- Opening Delimiter -
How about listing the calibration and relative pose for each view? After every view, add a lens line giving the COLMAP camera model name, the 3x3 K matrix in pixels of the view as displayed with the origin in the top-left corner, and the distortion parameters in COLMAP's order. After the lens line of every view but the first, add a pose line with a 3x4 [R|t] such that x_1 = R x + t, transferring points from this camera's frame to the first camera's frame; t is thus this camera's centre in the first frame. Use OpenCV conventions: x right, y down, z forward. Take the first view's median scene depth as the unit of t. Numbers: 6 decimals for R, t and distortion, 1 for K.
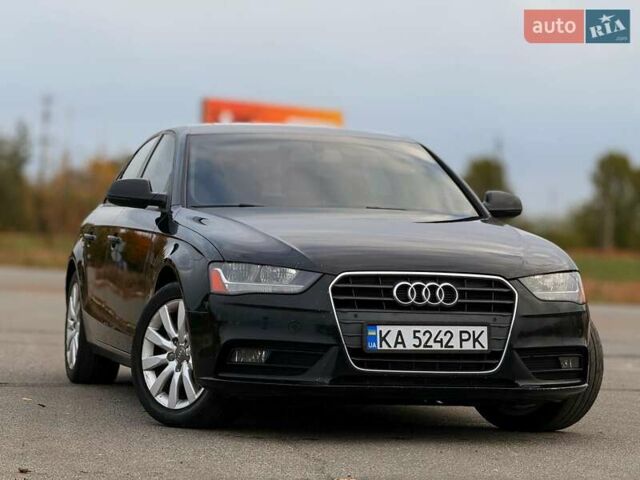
lens RADIAL K [[2534.7, 0, 316.6], [0, 2534.7, 242.0], [0, 0, 1]] dist [0.221809, 0.000000]
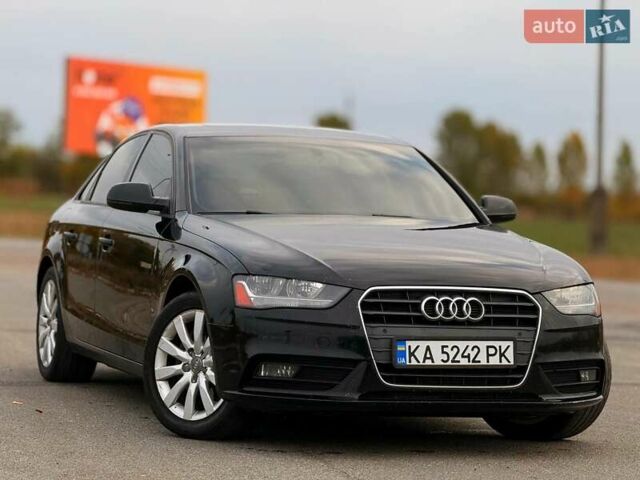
lens RADIAL K [[2534.7, 0, 323.0], [0, 2534.7, 239.0], [0, 0, 1]] dist [0.221809, 0.000000]
pose [[0.997271, 0.005471, 0.073629, -0.081596], [-0.006932, 0.999784, 0.019593, -0.026179], [-0.073506, -0.020050, 0.997093, 0.007452]]
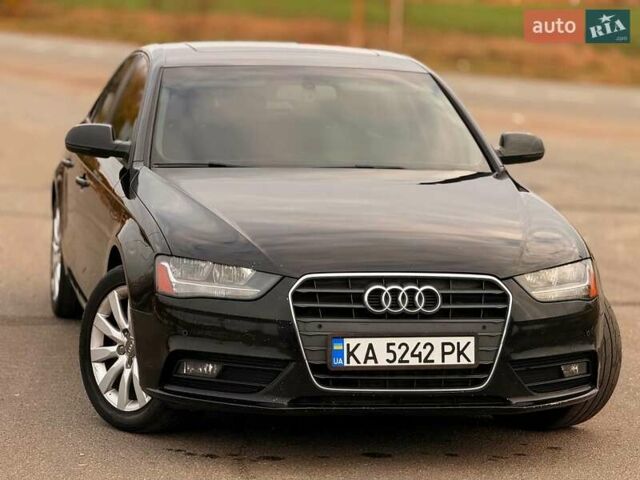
lens RADIAL K [[2534.7, 0, 321.7], [0, 2534.7, 242.5], [0, 0, 1]] dist [0.221809, 0.000000]
pose [[0.998450, 0.009682, -0.054808, 0.062376], [-0.003515, 0.993757, 0.111514, -0.094208], [0.055546, -0.111148, 0.992250, 0.147438]]
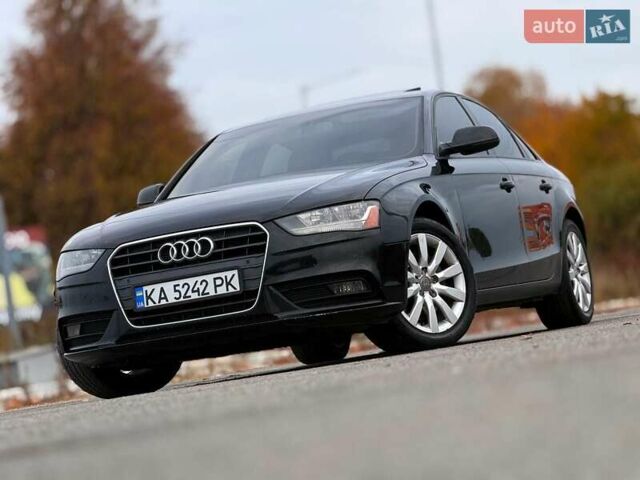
lens RADIAL K [[2534.7, 0, 317.5], [0, 2534.7, 241.1], [0, 0, 1]] dist [0.221809, 0.000000]
pose [[0.799882, -0.175515, -0.573919, 0.725744], [0.174260, 0.983005, -0.057752, 0.090496], [0.574301, -0.053816, 0.816873, 0.126189]]
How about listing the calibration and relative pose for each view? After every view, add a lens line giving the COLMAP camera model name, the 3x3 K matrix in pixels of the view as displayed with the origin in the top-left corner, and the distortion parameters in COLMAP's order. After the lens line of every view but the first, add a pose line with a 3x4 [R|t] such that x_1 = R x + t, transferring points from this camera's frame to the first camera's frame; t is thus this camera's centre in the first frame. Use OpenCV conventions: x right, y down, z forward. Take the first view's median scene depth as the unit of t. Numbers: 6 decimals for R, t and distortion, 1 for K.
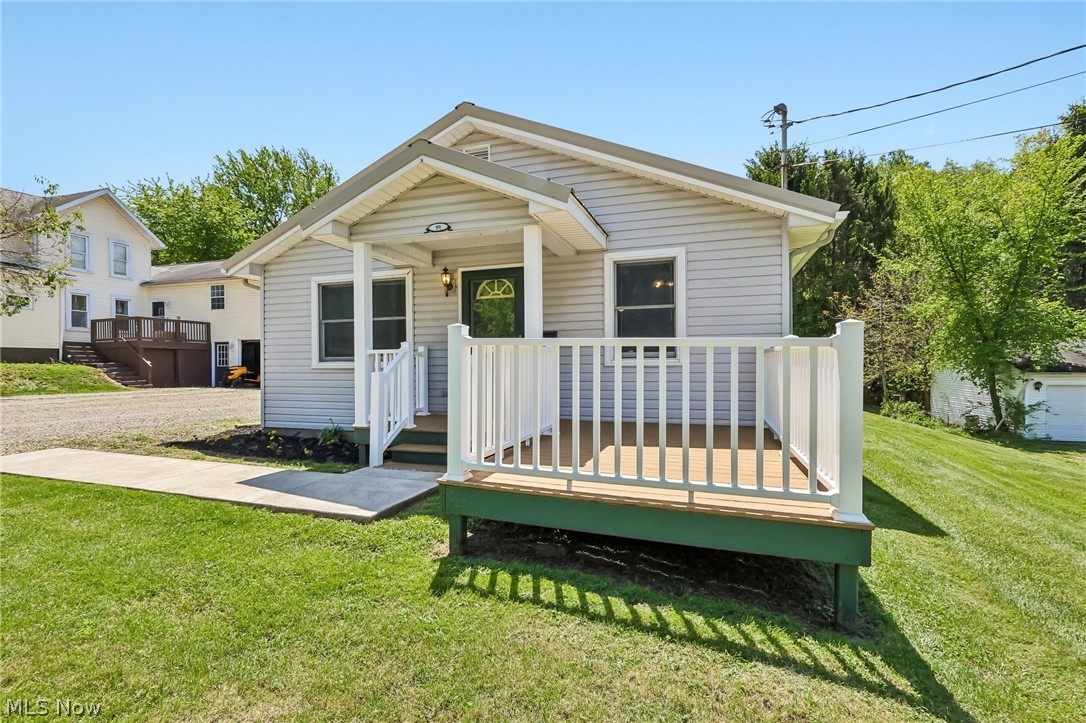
lens RADIAL K [[513.2, 0, 541.1], [0, 513.2, 364.4], [0, 0, 1]] dist [-0.001851, -0.000277]
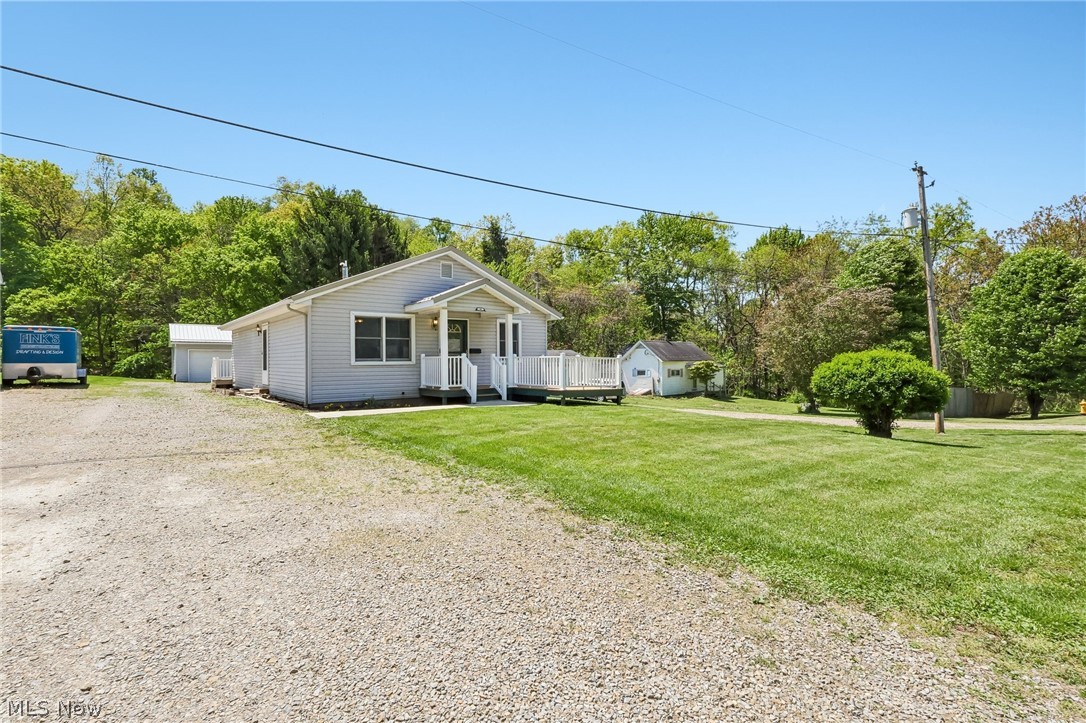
- Closing Delimiter -
▶ HOW TO COMPLETE THIS TASK
Change "calibration" to "intrinsics" in everything from the start of the material down to the line containing "-0.020050, 0.997093, 0.007452]]", including that line, and keep all other text unchanged. Leave the pictures out of your answer.

▶ RESPONSE
How about listing the intrinsics and relative pose for each view? After every view, add a lens line giving the COLMAP camera model name, the 3x3 K matrix in pixels of the view as displayed with the origin in the top-left corner, and the distortion parameters in COLMAP's order. After the lens line of every view but the first, add a pose line with a 3x4 [R|t] such that x_1 = R x + t, transferring points from this camera's frame to the first camera's frame; t is thus this camera's centre in the first frame. Use OpenCV conventions: x right, y down, z forward. Take the first view's median scene depth as the unit of t. Numbers: 6 decimals for R, t and distortion, 1 for K.
lens RADIAL K [[2534.7, 0, 316.6], [0, 2534.7, 242.0], [0, 0, 1]] dist [0.221809, 0.000000]
lens RADIAL K [[2534.7, 0, 323.0], [0, 2534.7, 239.0], [0, 0, 1]] dist [0.221809, 0.000000]
pose [[0.997271, 0.005471, 0.073629, -0.081596], [-0.006932, 0.999784, 0.019593, -0.026179], [-0.073506, -0.020050, 0.997093, 0.007452]]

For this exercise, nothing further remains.